The Big Combo clearly isn’t the greatest film of all time, or the greatest noir film, either, but it is a very solid and beautifully photographed piece of work (the great cinematographer John Alton truly painting with light in this- its an exquisite-looking film, one of the most beautiful noir’s I’ve yet seen and a wonder to behold on Arrow’s disc). The music score is also particularly memorable, a moody, jazzy score typical of the genre but definitely one of the better ones I’ve heard. The film is very inventive in places- it features a truly bizarre torture scene and a later on a murder scene that plays out in complete silence: I can easily understand why the film is so highly regarded.
Its also, having watched Kiss Me Deadly the night before, a refreshingly subtle film (although to be honest, compared to that film, what film wouldn’t seem subtle?).

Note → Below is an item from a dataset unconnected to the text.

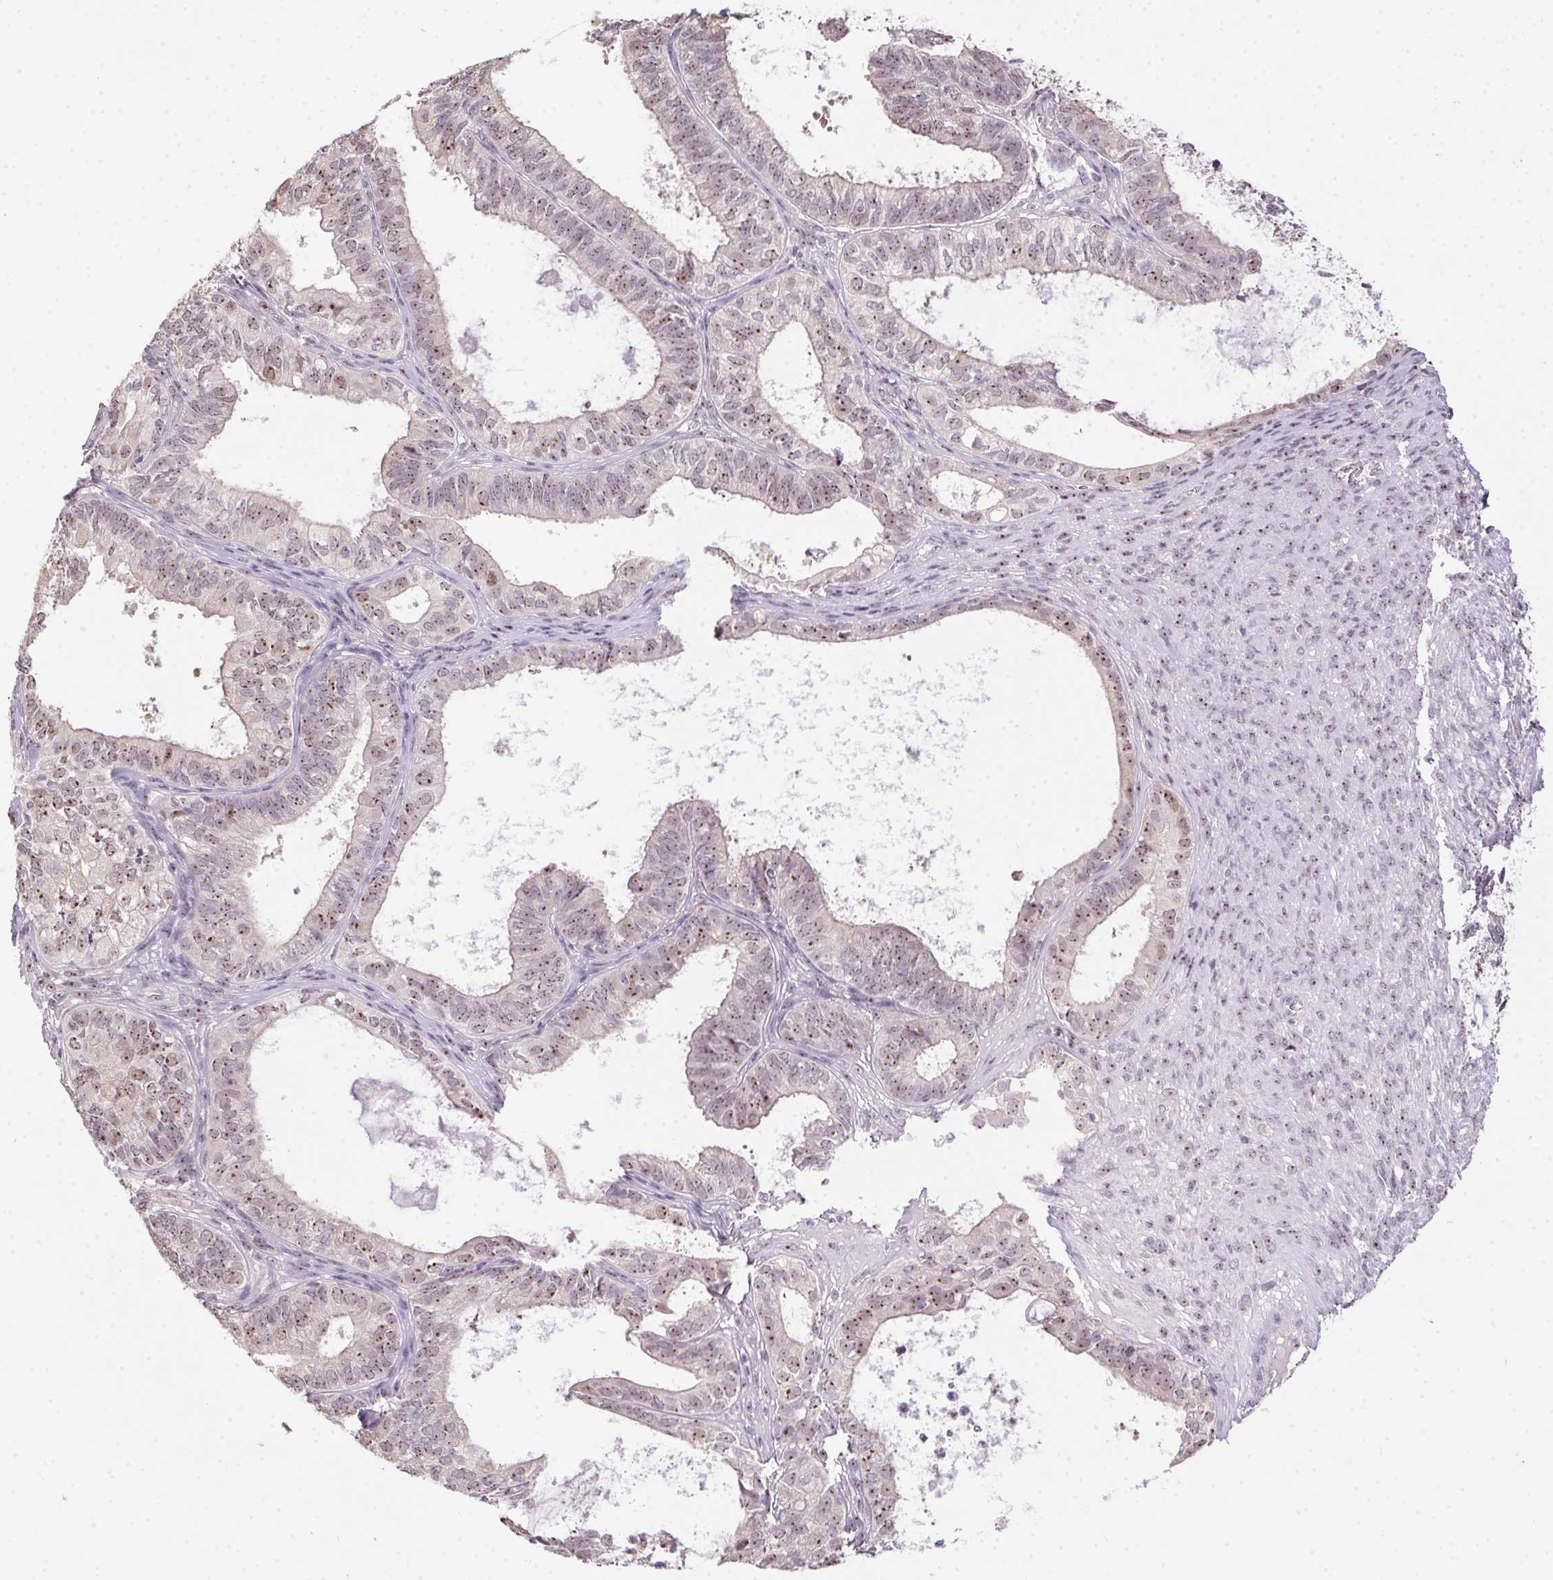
{"staining": {"intensity": "weak", "quantity": "25%-75%", "location": "nuclear"}, "tissue": "ovarian cancer", "cell_type": "Tumor cells", "image_type": "cancer", "snomed": [{"axis": "morphology", "description": "Carcinoma, endometroid"}, {"axis": "topography", "description": "Ovary"}], "caption": "Human ovarian endometroid carcinoma stained with a brown dye shows weak nuclear positive expression in about 25%-75% of tumor cells.", "gene": "BATF2", "patient": {"sex": "female", "age": 64}}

Sure, this film was quite dark and violent, full of typical noir tropes but it didn’t feel the need to bash me over the head every few minutes, and strangely enough, in the end this film was possibly even more subversive and daring in many ways. Gangster boss Mr Brown (a smooth but threatening Richard Conte) has two henchmen- Fante (an impossibly-young looking Lee Van Cleef) and Mingo (Earl Hoffman) – who are homosexual lovers, something not made explicit but clearly signposted for anyone paying attention. Beautiful blonde Susan (Jean Wallace) is Mr Brown’s girl, but she’s captive lover, a trophy for the big tough boss (she’s already tried suicide as a way out). One evening during an argument when they are alone in his apartment, Mr Brown grasps at her and she tries to push him away, but he persists, lowering his head behind her out of camera view, and she eventually lets out a near-orgasmic sigh of guilty pleasure at whatever he’s doing to her (I’m not sure how this got past the censors at the time). This film seems to be confirming what other film’s good guys always suspected- the bad guys are better lovers.
Certainly the hero of the film, Police Lieutenant Diamond (Cornel Wilde) who is himself unhealthily obsessed with Susan, seems a rather impotent individual (his ill-fated girlfriend is a nightclub dancer who hints its been six months since she last saw him). Diamond is wound up too tight, obsessed with bringing down Mr Brown and rescuing Susan -indeed its suggested that he is so focused on Mr Brown simply because of Susan, the object of an unrequited love. As usual with these roles, Mr Brown is obviously the more interesting of the two- dynamic, strong and bold, while Diamond is very square, repressed and frustrated. Its interesting that at the close of the film (and I hope I’m not crossing too far into spoiler territory with a film 65 years old), that Susan and Diamond don’t fall into a typical clinch at the end- suggesting that Diamond may have saved the girl, but he won’t necessarily get the girl. This was really very refreshing, frankly, and typical of the restraint and sophistication of the film and how it bucks trends with impressive grace. This film is definitely one of the greats, and that Time Out reviewer wasn’t far wrong.